Todas as outras marcas que eu conhecia e amava pelo corpo dela, todas as que eu estava tão acostumado já não estavam mais lá. Imediatamente senti falta delas, querendo vê-las novamente. Acho que você não precisa de bênçãos dos Deuses e Deusas quando você mesmo é, de fato, uma Deusa. Isso fez sentido para mim pelo menos.

Havia algo mais, no entanto. Notei no espelho que havia uma marca que nunca esteve lá. Uma nova bem ali nas costas dela. Era feita em um tom muito escuro de cinza e na forma de um símbolo da trindade. Inclusive tinha um círculo em volta, como aquele que costumávamos usar para assuntos oficiais da realeza. Também parecia outra tatuagem que tinha sido lindamente feita na pele dela. Não havia mais nada, só essas duas marcas.

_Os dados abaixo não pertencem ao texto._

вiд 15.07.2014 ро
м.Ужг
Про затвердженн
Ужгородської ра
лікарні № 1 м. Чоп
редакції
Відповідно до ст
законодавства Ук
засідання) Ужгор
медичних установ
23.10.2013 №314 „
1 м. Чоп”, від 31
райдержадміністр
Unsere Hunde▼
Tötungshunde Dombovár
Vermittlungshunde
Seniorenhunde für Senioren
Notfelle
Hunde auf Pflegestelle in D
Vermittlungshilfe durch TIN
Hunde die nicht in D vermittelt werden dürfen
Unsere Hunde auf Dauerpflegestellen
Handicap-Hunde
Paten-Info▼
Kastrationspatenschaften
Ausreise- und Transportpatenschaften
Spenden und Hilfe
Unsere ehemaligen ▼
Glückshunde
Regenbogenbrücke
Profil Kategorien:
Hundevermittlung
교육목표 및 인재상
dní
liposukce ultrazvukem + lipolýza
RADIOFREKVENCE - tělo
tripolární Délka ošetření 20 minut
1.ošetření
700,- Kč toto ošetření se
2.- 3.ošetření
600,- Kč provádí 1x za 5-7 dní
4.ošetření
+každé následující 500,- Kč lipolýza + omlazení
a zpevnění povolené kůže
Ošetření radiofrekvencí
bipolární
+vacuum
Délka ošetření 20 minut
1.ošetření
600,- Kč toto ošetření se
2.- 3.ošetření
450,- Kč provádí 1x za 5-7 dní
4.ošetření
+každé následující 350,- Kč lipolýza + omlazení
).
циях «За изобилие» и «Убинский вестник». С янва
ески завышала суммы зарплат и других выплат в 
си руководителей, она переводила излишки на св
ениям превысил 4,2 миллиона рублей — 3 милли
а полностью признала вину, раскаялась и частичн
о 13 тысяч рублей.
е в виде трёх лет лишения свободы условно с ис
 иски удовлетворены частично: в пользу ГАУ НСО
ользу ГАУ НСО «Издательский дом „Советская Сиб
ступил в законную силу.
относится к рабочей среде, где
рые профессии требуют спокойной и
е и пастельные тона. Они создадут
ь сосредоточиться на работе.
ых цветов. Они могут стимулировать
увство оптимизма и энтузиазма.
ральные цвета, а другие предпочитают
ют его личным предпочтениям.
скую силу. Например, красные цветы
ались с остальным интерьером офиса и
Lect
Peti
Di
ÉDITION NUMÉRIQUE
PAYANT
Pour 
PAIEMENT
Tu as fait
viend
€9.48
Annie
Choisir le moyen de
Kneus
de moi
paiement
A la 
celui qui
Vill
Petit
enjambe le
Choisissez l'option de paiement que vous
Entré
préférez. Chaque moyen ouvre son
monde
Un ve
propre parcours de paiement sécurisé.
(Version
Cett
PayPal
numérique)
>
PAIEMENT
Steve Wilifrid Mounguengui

Ela passou de ter tantas marcas, varias diferentes, para ter apenas essa. Não era pequena, no entanto. Era bem grande em comparação com todas as outras. Estava ali entre as omoplatas dela e ocupava todo o espaço. Se fosse realmente uma tatuagem, teria levado bastante tempo para terminá-la em comparação com as outras marcas menores.

“Suas marcas.” Eu disse enquanto passava a mão pelas costas dela.

“Elas se foram agora, não foram?” Ela soou triste, como se não tê-las a deixasse se sentindo vazia ou algo assim.

“As que você tinha foram, sim. Mas existe outra marca. A marca de companheira, aqui, mudou.” Disse a ela enquanto descansava minha mão contra o pescoço dela. “E você tem outra marca aqui.” Disse enquanto colocava ambas as minhas mãos sobre a marca que estava nas costas dela.

“Uma nova marca?” Ela não pareceu muito preocupada ou assustada por ter uma nova marca. “Como ela é?” Quando ela levantou a cabeça e nossos olhos se encontraram, vi que ela tinha lágrimas ameaçando escorrer por suas bochechas.

“É um símbolo da trindade. É cinza escuro e tem um círculo em volta das alças externas.”

Somente uma e nem mesmo colorida. E sobre a marca de companheira?” A voz dela estava plana enquanto ela baixava a cabeça até poder descansá-la contra meu peito.

“Círculo preto com uma letra ‘R’ elaborada.”

“Bem, acho que não sou mais uma aberração do arco-íris super tatuada.” Ela tentou rir, mas acabou se transformando em um soluço.

“Trindade?” Eu não sabia o que fazer no momento. Eu nem sabia por que ela estava chorando. O que eu deveria fazer agora?